## [Task requirements]
Among the entries below, only the lines starting at the one with "left wrist: (928, 304)" and ending at the one with "right wrist: (938, 191)", both included, are to be printed exactly.

## [Available records]
- - - -

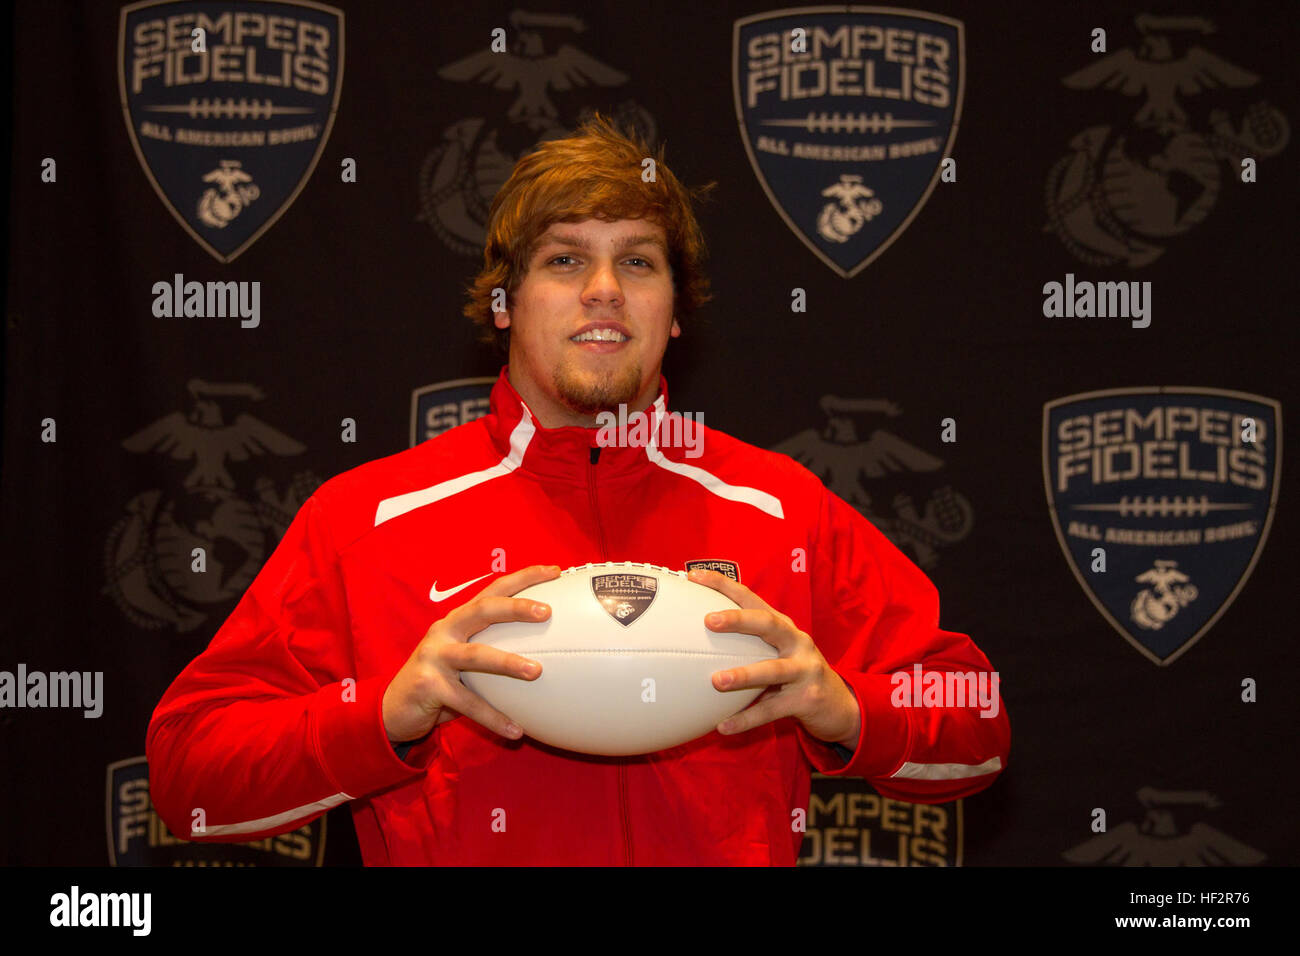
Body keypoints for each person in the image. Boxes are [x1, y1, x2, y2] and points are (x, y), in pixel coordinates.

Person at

- - - -

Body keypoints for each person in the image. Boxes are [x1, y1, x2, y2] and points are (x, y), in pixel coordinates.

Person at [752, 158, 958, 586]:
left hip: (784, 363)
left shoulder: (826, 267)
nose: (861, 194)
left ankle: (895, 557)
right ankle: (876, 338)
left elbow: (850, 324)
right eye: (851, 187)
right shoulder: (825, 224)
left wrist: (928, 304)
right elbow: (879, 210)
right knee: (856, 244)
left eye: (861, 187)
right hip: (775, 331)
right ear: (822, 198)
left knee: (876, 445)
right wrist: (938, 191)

- - - -

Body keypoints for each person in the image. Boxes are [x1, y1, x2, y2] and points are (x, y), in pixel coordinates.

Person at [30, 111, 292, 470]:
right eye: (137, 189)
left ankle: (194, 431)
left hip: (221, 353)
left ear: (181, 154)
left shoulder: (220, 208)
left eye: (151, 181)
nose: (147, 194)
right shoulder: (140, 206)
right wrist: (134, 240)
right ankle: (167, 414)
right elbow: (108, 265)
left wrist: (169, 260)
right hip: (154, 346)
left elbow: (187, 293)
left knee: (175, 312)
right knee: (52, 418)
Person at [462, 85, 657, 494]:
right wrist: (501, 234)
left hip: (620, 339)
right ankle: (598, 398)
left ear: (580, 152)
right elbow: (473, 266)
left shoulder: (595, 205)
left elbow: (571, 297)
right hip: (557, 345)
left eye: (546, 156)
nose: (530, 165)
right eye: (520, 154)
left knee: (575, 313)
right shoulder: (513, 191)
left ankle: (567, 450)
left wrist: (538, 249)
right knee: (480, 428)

- - - -

## [Exercise output]
left wrist: (928, 304)
right elbow: (879, 210)
right knee: (856, 244)
left eye: (861, 187)
right hip: (775, 331)
right ear: (822, 198)
left knee: (876, 445)
right wrist: (938, 191)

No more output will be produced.